Die Erfahrung menschlicher Liebe öffnet eine neue Perspektive. In der Liebe übersteigt der Mensch sich selbst, »aus dem in sich verschlossenen Ich … zur Hingabe und so gerade zur Selbstfindung, zur Findung Gottes« (Deus caritas est, 6). Durch die Liebe erleben Mann und Frau, einer durch den anderen, auf eine neue Weise die Größe und Schönheit des Lebens und der Wirklichkeit überhaupt. Allerdings ist eine Bereitschaft des Herzens, eine innere Reinigung des Willens nötig, damit wir das Gute, das wir für uns selber wollen, für den anderen wollen, und so aus uns heraus, über uns hinaus zum Ganzen, letztlich zu Gott hinfinden.

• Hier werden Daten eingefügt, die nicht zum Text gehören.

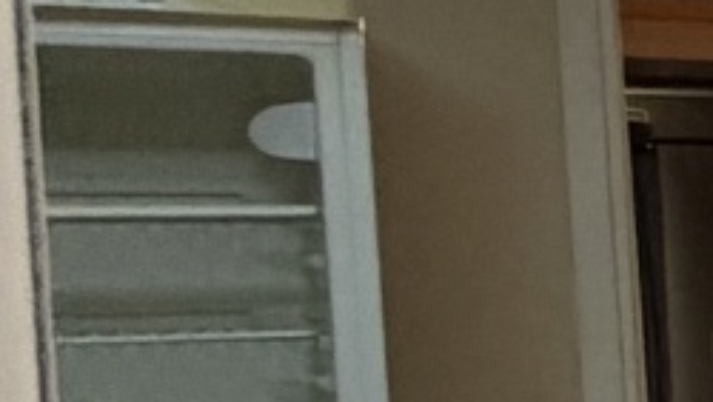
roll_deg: +1.1
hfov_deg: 8.6
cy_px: 359
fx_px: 2213
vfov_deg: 10.3
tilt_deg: -3.2
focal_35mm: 117
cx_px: 2732
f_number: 2.2
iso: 250
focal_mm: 2.22
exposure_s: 1/100
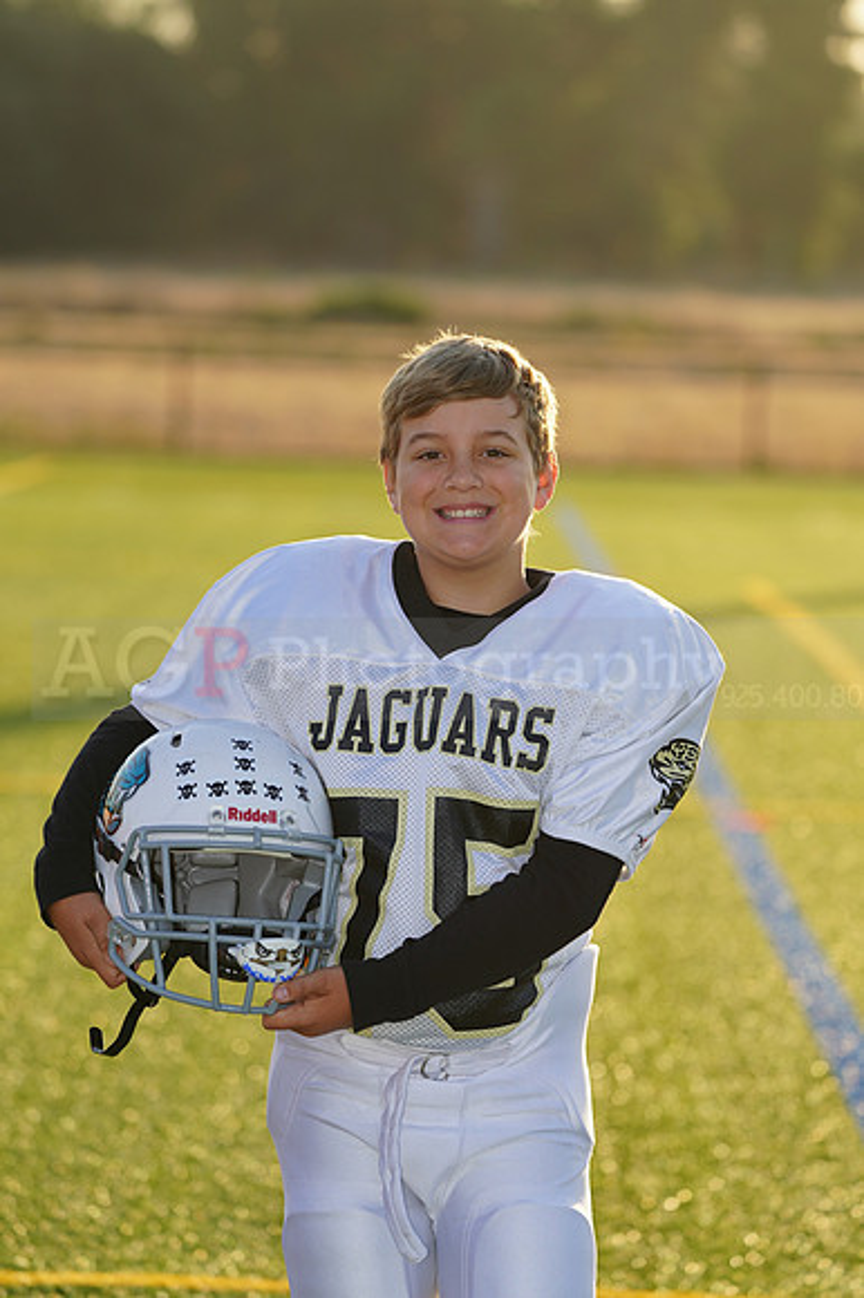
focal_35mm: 203
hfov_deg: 6.8
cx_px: 432
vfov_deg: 10.1
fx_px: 7316
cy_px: 649
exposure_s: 1/250
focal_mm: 203
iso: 100
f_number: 5.6
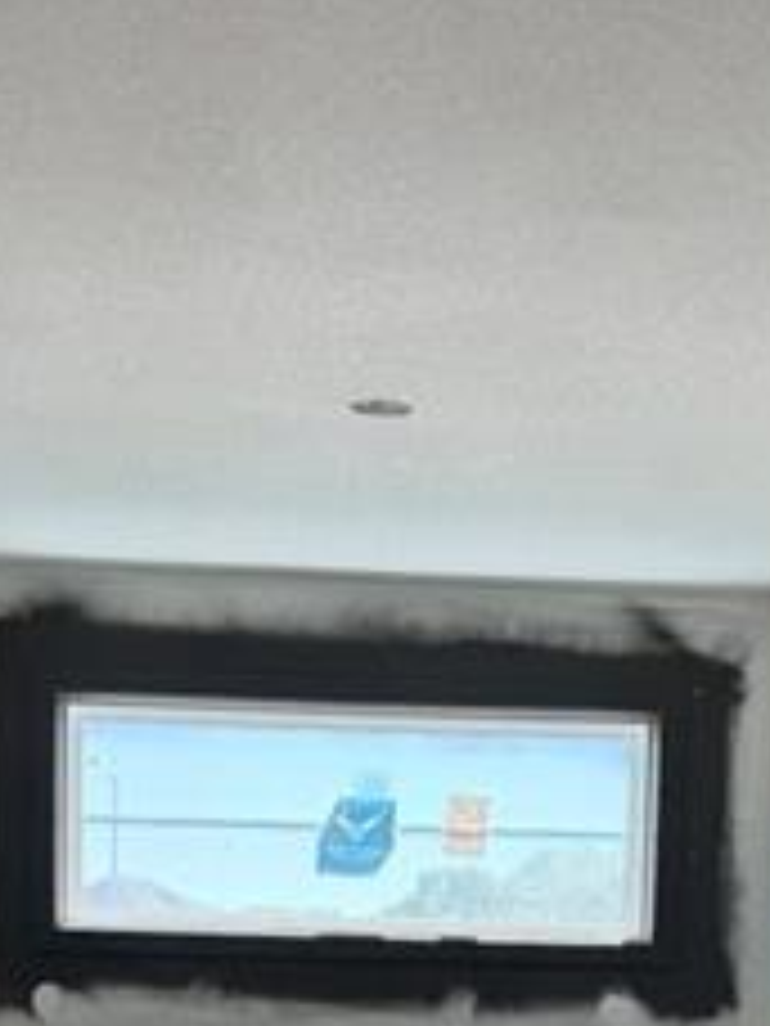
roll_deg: -1.6
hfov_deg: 18.2
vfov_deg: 22.4
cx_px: 477
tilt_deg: -6.1
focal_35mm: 81
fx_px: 2402
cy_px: 1210
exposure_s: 1/339
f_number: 1.78
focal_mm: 6.76
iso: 100
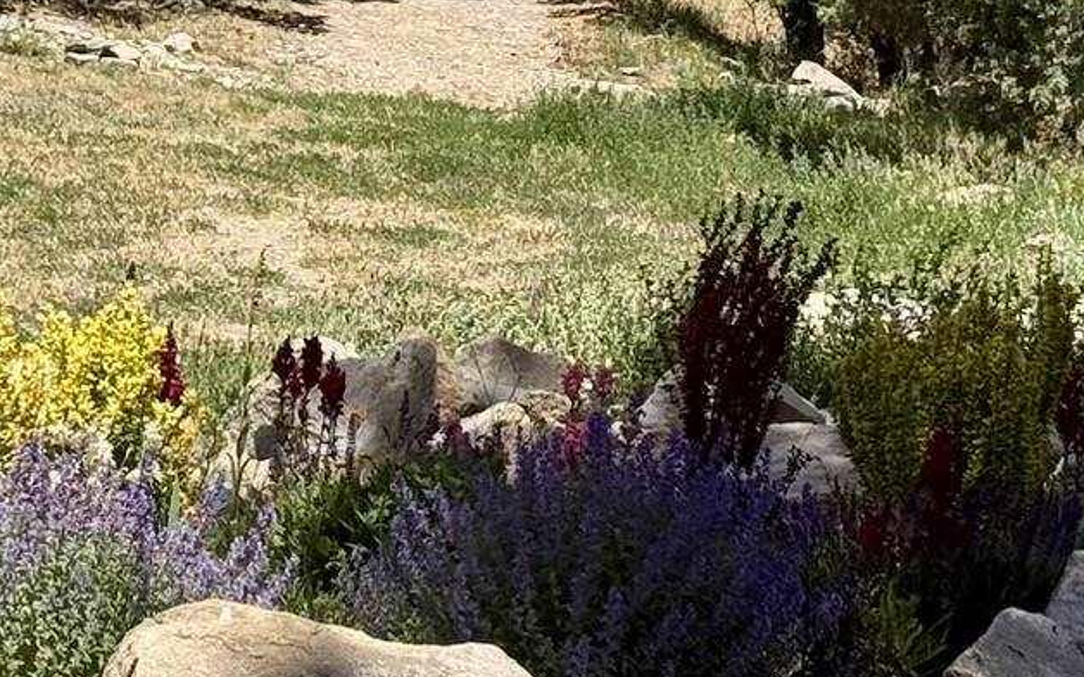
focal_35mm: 166
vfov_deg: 7.9
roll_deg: -1.4
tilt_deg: +3.2
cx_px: 577
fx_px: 4902
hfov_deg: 12.6
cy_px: 50
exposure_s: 1/3534
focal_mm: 6.76
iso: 80
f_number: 1.78
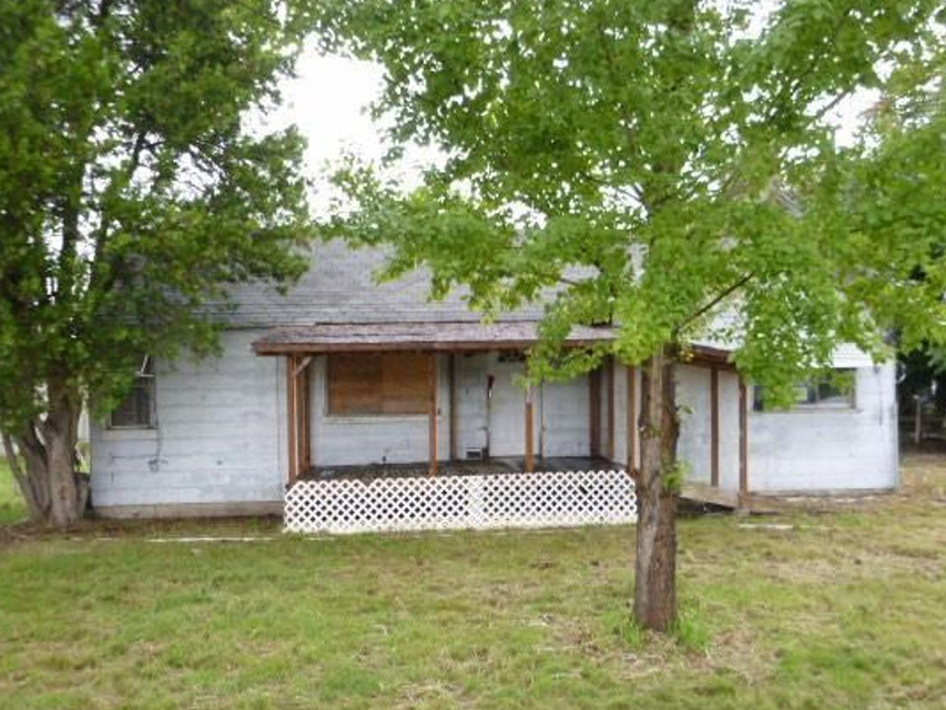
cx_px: 495
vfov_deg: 46.6
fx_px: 820
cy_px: 414
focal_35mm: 30
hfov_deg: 59.9
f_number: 3.9
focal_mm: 4.5
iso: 160
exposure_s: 1/60
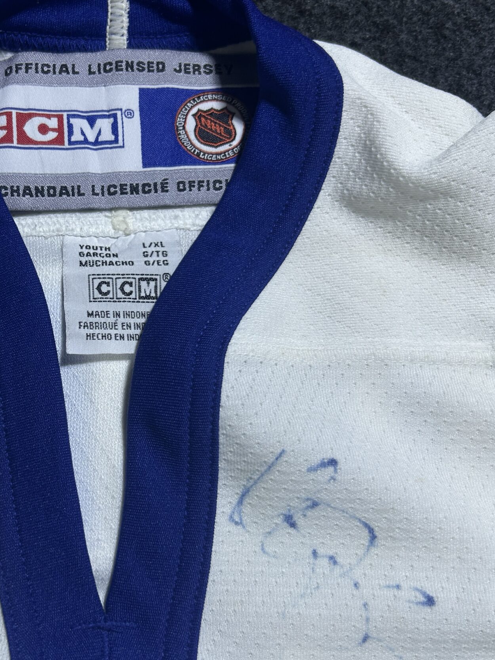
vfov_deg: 46.7
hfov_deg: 35.1
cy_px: 362
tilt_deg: -52.0
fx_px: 763
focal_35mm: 40
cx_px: 120
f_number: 1.5
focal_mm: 5.7
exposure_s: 1/137
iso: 32
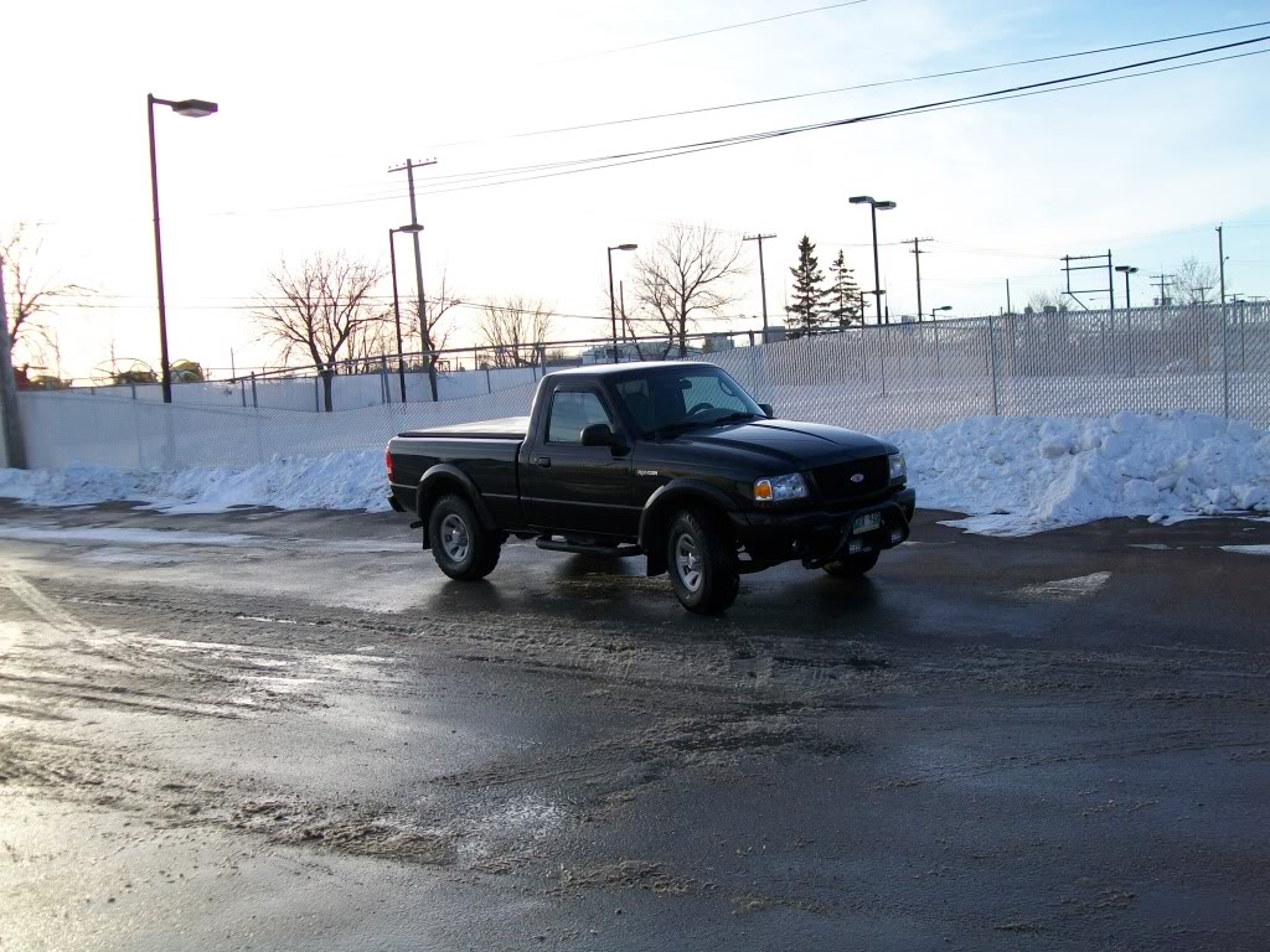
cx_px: 635
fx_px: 1321
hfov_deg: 51.4
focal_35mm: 36
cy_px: 476
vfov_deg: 39.7
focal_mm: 6
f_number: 2.7
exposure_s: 1/500
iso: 64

Das heißt, daß wir uns nie zufrieden geben dürfen mit dem schon Erreichten, weil wir wissen, daß nichts Endliches unser Herz erfüllen kann, sondern nur die »himmlische Berufung, die Gott uns in Christus Jesus schenkt«, wie Paulus im Philipperbrief (3,14) gesagt hat. 

Und schließlich braucht es die Reinigung und die Heiligung unseres menschlichen Verlangens, um mehr Abbild Gottes zu sein und im Einklang mit dem Willen des Vaters zu leben. So zeigt sich uns der Weg zu Gott, der mit einer inneren Unruhe anfängt, mit der Erfahrung des Schönen und Guten weiterführt und uns dann selber zur Reinigung zwingt, über uns hinausführt und zu Gott selbst hin öffnet, der seine Hand zu uns hin ausstreckt, der in Christus uns entgegengeht und uns zu sich hinaufzieht.